On Sat, 25 Oct 1997, Billy Verreynne wrote:
> years now. Sure there's been problems but most of them were resolved. Safe
> and secure? Well, if you have proper security policies and software in
> place and properly trained staff then why not?
What's proper software if the OS isn't safe?
> Aw come on! Since when has the actual implementation of a protocol stack
> played a huge part in response times? Response times have more to do with
Having seen many Unix stacks go down in flames on big Web sites, and
having seen stack code changes by vendors raise their thresholds for
that by several hundred hits per second, I'd say pretty often. Moving
from serially getting the next available local port number to a hashed
table increased the throughput on a couple of stacks by over 100% for
> the physical network (bridges, routers, etc), buggy network drivers,
> network service software and so on. And you expect sub-second response from
> an OLTP system running accros a WAN with 300+ users! - I really doubt that.
300 users is an awefully small network. I've had subnets with almost
half as many users on them.
> A single bad SQL statement from a dumb user can trash db performance.
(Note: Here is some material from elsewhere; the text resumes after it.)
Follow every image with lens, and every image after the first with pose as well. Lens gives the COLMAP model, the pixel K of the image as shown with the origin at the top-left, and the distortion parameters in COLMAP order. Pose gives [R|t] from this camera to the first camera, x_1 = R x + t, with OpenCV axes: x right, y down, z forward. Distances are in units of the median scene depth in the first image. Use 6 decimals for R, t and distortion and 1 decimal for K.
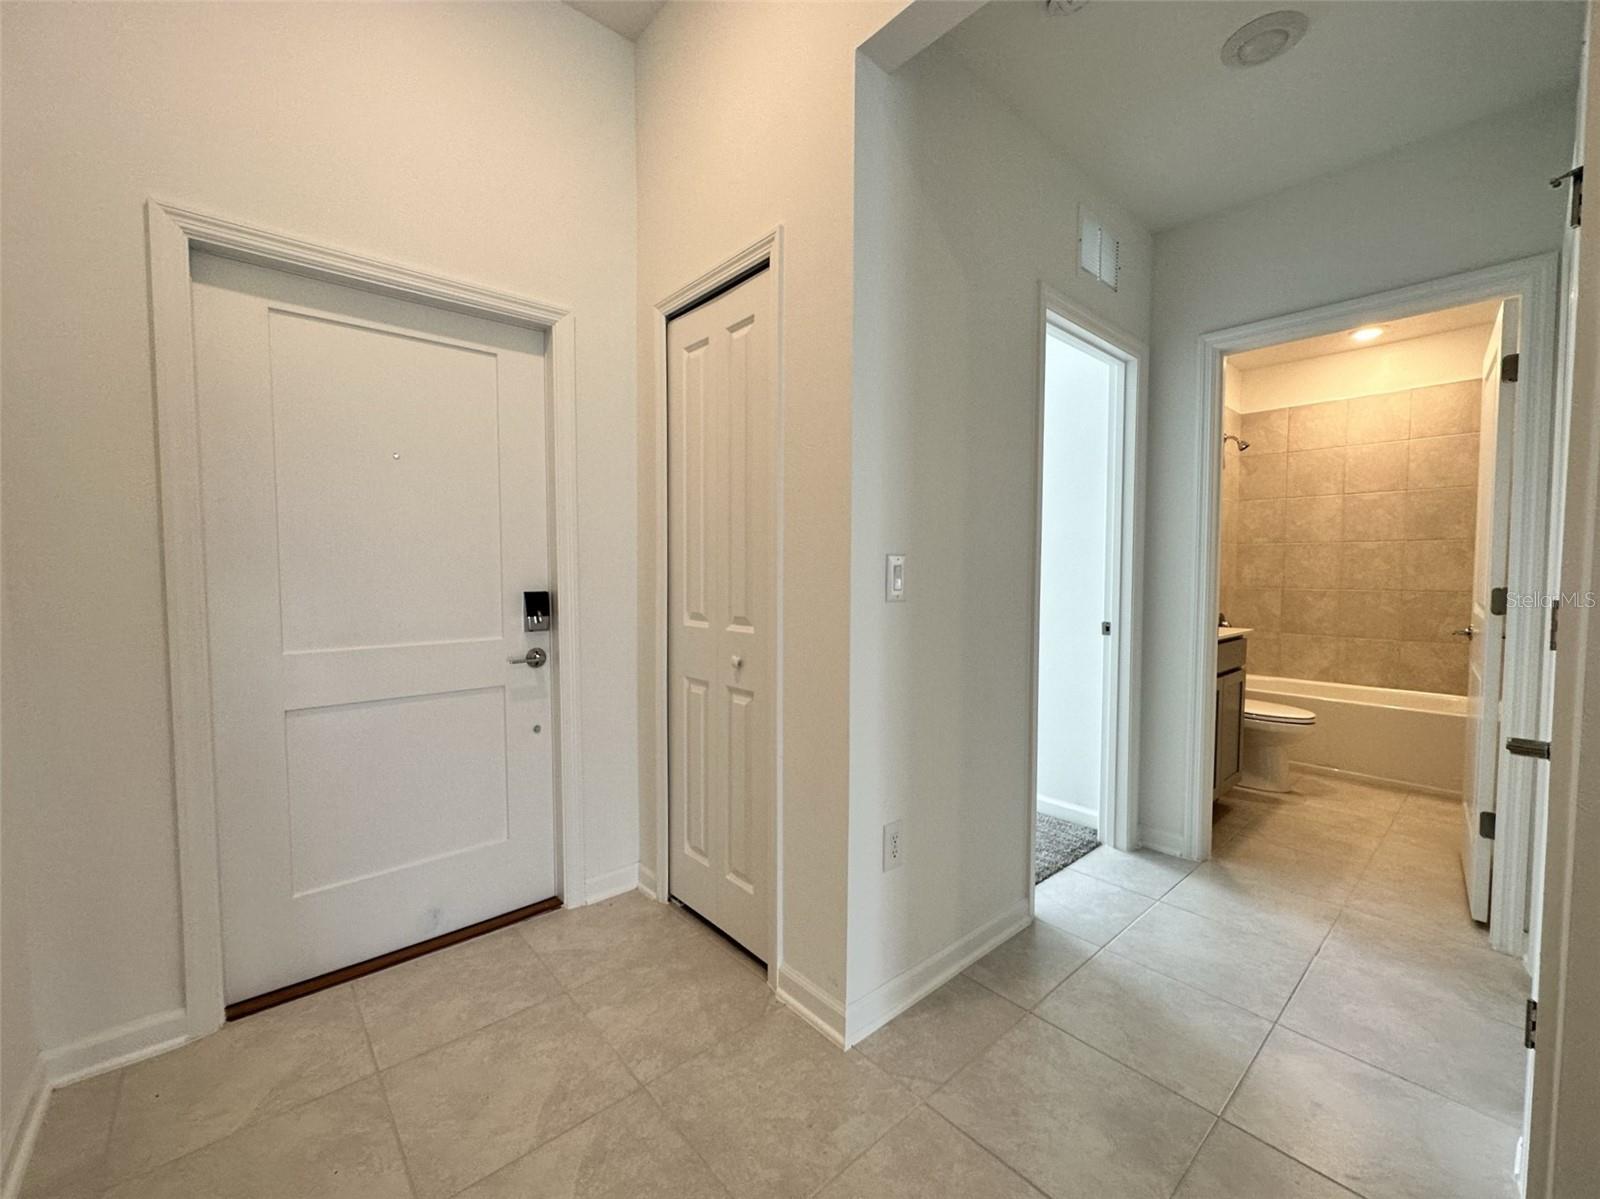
lens RADIAL K [[643.5, 0, 795.3], [0, 643.5, 599.6], [0, 0, 1]] dist [-0.001414, 0.000210]
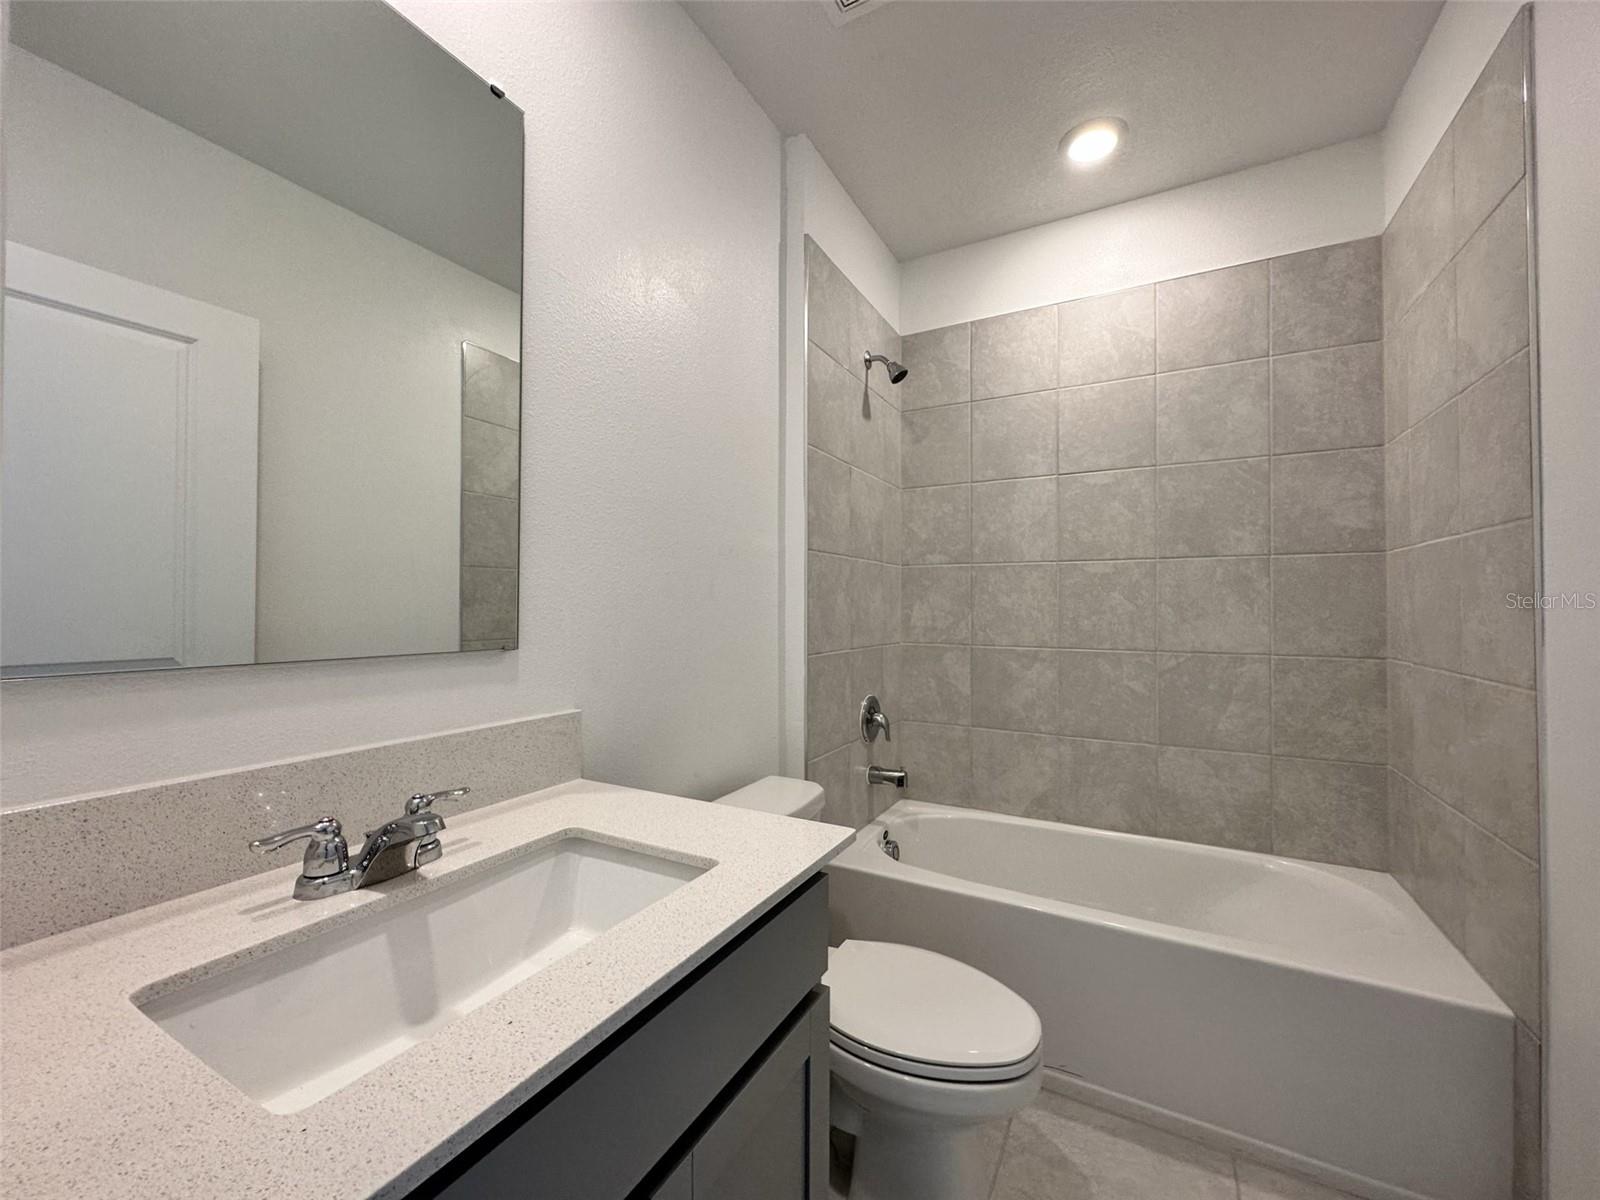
lens RADIAL K [[643.5, 0, 795.3], [0, 643.5, 600.1], [0, 0, 1]] dist [-0.001414, 0.000210]
pose [[0.931281, 0.005221, 0.364263, 0.432154], [0.016647, 0.998243, -0.056868, -0.028830], [-0.363920, 0.059024, 0.929558, 0.561584]]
Or
> some wise guy doing a FTP across the WAN overloading the band witdh!
If an FTP session kills your WAN, I'd suggest you buy some consulting in
network design and capacity planning.
> > I would argue that NT still has much more flak to go as fortune 1000
> > companies start trying to take it out of pilot and into production for
> > certain 'mission critical' applications.
> The flak NT has been receiving in many cases are IMHO just because some
> Unix lovers dislike Bill Gates (who doesn't?) and hate the idea of another
> operating system addressing the same server market. Agreed, NT is by far
> not mature as UNIX, but to simply disregard it as buggy and u/s contradicts
> _many_ companies that are using NT as the standard departmental server
> platform. And as I mentioned, NT is used to run mission critical systems
> and _has_ proved to be robust and stable enough.
Most companies have simply lowered the bar of what 'robust and stable
enough' mean to them. Also, most of those NT servers are replacing
Netware servers, which weren't exactly the best for mission-critical and
robust either. Robust for a departmental server is *much* different than
robust for a firewall handling traffic for *all* the departments as
well. Scalable for 300 users is trivial compared to scalable for 30,000,
or over 300,000 in the case of high-volume Web servers. Think you could
get anyone to run a full-feed news *peer* on NT at the moment? Even more
than databases, which traditionally raised the compting bar, the Internet
has given new meaning to scalability, especially for interactive use.
> Agreed. But AFAIK only Microsoft's marketing engine is spouting the crap
> that NT is the only o/s to fill the need. Personally, I rather be running
> database engines on Unix than on NT because of hardware scalebility, but
> that does not eliminate NT as good alternative.
This is 'firewalls', not 'databases', and while NT may be ok for your
database environment, we've got some where it wouldn't even come close to
fulfilling the requirements. Any chance of getting an NT system to give
sub-second access to a table with 1.8 billion rows? Care to add a fully
clustered environment to that? Oh, that's right, you can't do shared
memory segments... I can play the database game pretty well, and would
be happy to off-line from firewalls.
> Hehehe. Why not? Unix is not that high and mighty! :-) SVR4 has only
But compared to NT it's on the top of Everest. Anti-Unix posts are as
bad as Anti-NT posts where there is no technical substance. I'm quite
capable of picking holes in about 15 OS'. Perhaps we can topic drift
back to firewalls, or at least the qualities of an OS which give it good
or bad firewalling traits?
Paul D. Robertson "My statements in this message are personal opinions
net which may have no basis whatsoever in fact."